The troops provided for an indirect check mechanism for both parties to negotiate to a certain extent, for this third party did not give either of them the complete autonomy of authority over the country. With the presence of foreign bodies in the country, there was some pressure on both ends to contribute to the peace process in so far as both actors wanted autonomy and control. This particular existence in an instable state should not have been weaponized by the US and supported by other states claiming to support the facilitation of the peace process, under which complete autonomy wouldn’t be given to either side without concrete plans for post troop removal. This kind of mechanism also increases pressure on the facilitators, the US and NATO, to implement the peace negotiations in a way that is more effective than the current one. Perhaps instances of inviting only one side to discuss the peace negotiations or there being disregard over issues of trust would play a lesser role in the participation of both the Taliban and Afghanistan in negotiations, than now when territory is up for grabs as the security becomes weaker and foreign troops leave the country.
The removal of troops and foreign presence may have removed that indirect pressure and incentive for both the Afghanistan government and the Taliban to get involved in peace talks and even encouraged them to use force and violence to gain control.
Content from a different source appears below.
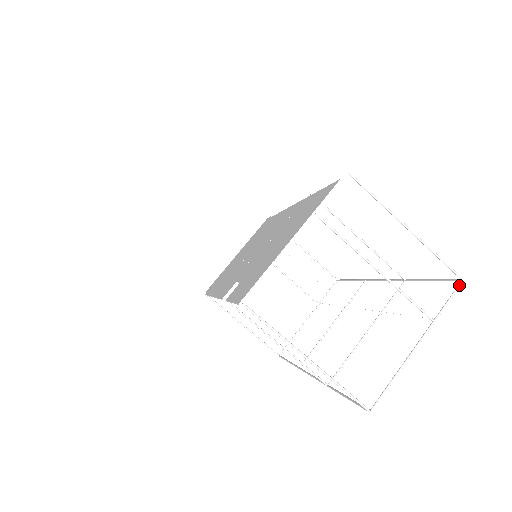
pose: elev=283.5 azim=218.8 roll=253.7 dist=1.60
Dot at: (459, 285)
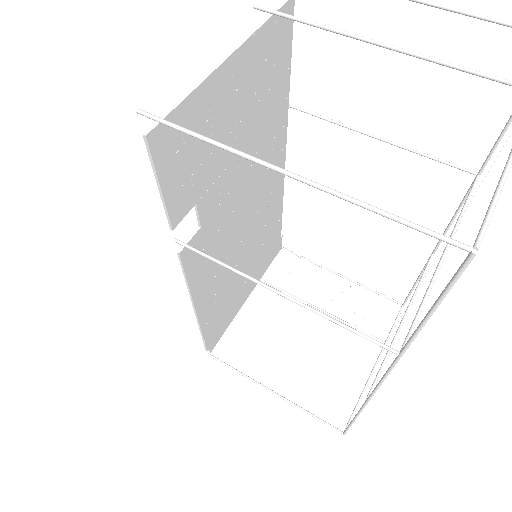
Dot at: out of frame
How effective the peace process could’ve been under the presence of troops is unknown, but an external entity that restricts the complete autonomy of both these groups looks like a rational political decision to make, at least until a viable solution is reached. This is of course, a suggestion assuming that perhaps, American strategies and national interests in foreign policy played more importance than the benefits to Afghanistan in the decision to remove troops. Anyways, maintaining troops until stability was out of the question for the Biden administration. Whether or not there is aid to the peace process and other states are able to help, the ongoing uproar of violence and instability cannot be ignored and it cannot be denied to have been catalysed by removal of security stabilizing forces in a time that wasn’t quite the best.